If I had kids, my advice would be to work hard and smart, but don’t lose sight of the prize. The prize is your relationships and social skills. Hone those. I’m not talking about going out and partying and getting wasted, because that is not honing any skill. I’m talking about going to coffee with a friend or dating or helping your friend move or doing some volunteer work. Don’t spend all your time studying and working, because you should be enjoying the journey, because that is really all there is to life. At the very end, nobody gets their points added up, their wealth counted, their hours credited. In the end, the end. Get it? The end. Enjoy the journey. In this novel, the dude wound up in the mental ward because he could never enjoy the journey. He was mistaken in believing that it was not about the journey and the connections and relationships in that journey that mattered. Without giving away the ending, he wonders in the end about what he is finally feeling, and it’s love. When you can’t get it at first, you try everything in life to fill it, drugs, parties, hookers, alcohol, excitement, fame, glamour, materialism, food, trends, religion, politics, philosophy, books, movies, songs, art, but in the end, you realize, there’s nothing that can replace love. All those things, we do in the meantime to pass the time. But those of us with unloving parents are not doomed so long as we don’t lose ourselves trying to fill the hole with everything else, so long as we realize this and then work hard to find and keep love, it’s possible. Then everything isn’t supposed to replace love but complement it. When you go to Vegas, the whole Vegas thing is supposed to be a nice, relaxing weekend to enjoy with a loved one.
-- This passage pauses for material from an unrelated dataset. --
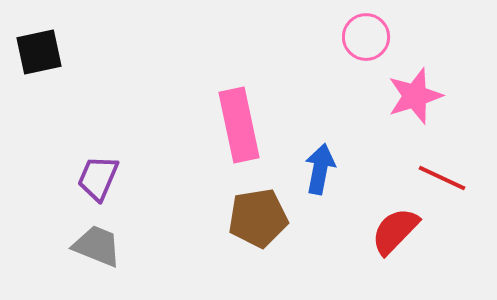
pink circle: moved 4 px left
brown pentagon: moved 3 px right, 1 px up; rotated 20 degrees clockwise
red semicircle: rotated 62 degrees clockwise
For those without love, you keep partying to fill a bottomless pit, and when you realize it will never get full, it’s too late, you’re blacked out.

One thought on “Too Bright to Hear Too Loud to See by Juliann Garey

  1. Thanks for the insight into a mans mind. Loved it! Good tips for writing as the opposite sex – which I found I loved writing as a guy, is that weird?
    I’ve just finished writing a New Adult novel, which I write from both main characters perspectives and found myself over time more interested in the guys point of view.